* [ACTION ITEM]: Would you return the data exactly as given, except for its pictures?

* [THE DATA]:
■ ■ ■ ■
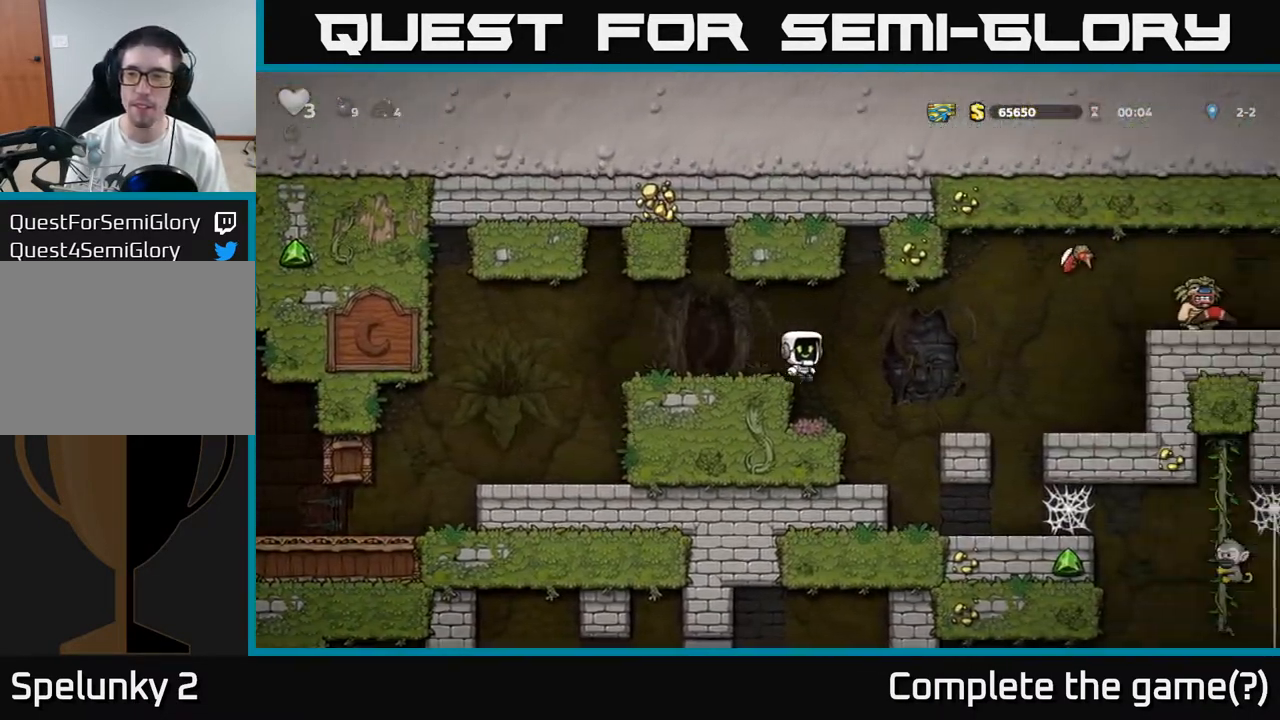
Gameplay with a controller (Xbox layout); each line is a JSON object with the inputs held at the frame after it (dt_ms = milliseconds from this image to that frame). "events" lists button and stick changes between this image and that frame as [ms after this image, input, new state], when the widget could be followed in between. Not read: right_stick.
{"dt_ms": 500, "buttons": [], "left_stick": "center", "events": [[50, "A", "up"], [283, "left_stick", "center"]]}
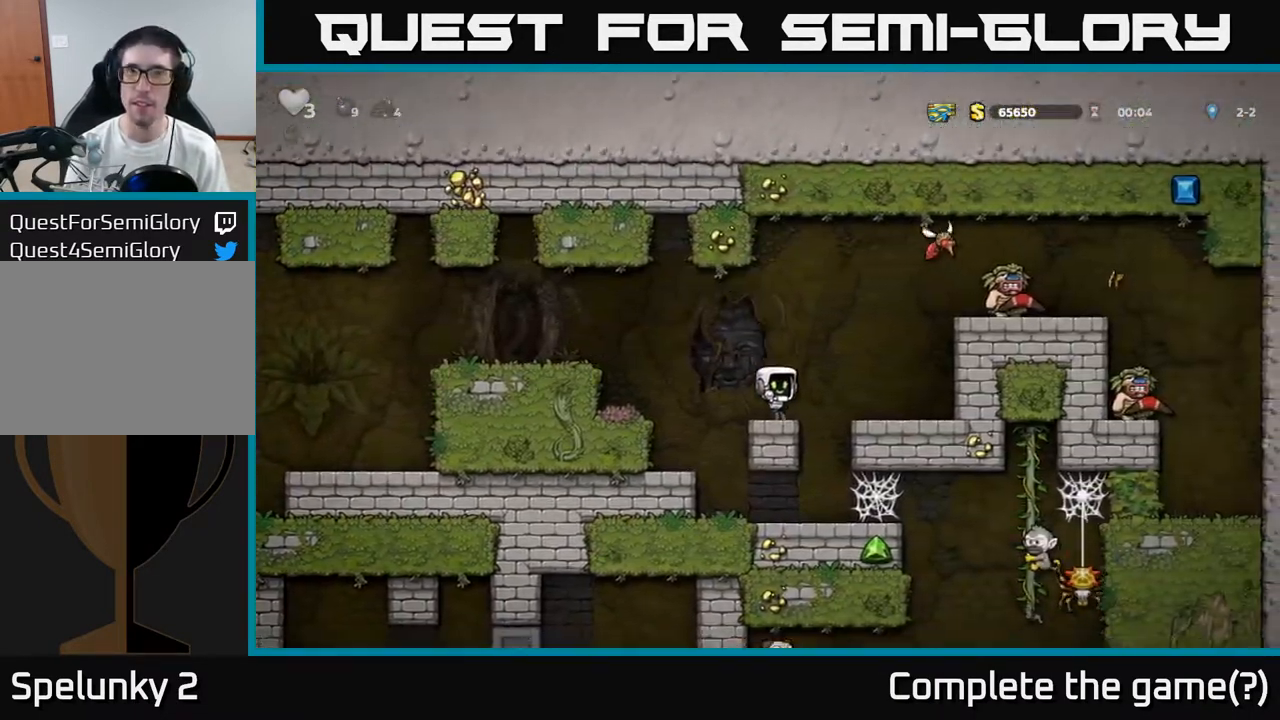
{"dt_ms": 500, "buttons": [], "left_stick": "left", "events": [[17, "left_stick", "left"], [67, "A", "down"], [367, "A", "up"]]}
■ ■ ■ ■
* [WRITTEN SOLUTION]:
Gameplay with a controller (Xbox layout); each line is a JSON object with the inputs held at the frame after it (dt_ms = milliseconds from this image to that frame). "events" lists button and stick changes between this image and that frame as [ms after this image, input, new state], when the widget could be followed in between. Not read: right_stick.
{"dt_ms": 500, "buttons": [], "left_stick": "center", "events": [[50, "A", "up"], [283, "left_stick", "center"]]}
{"dt_ms": 500, "buttons": [], "left_stick": "left", "events": [[17, "left_stick", "left"], [67, "A", "down"], [367, "A", "up"]]}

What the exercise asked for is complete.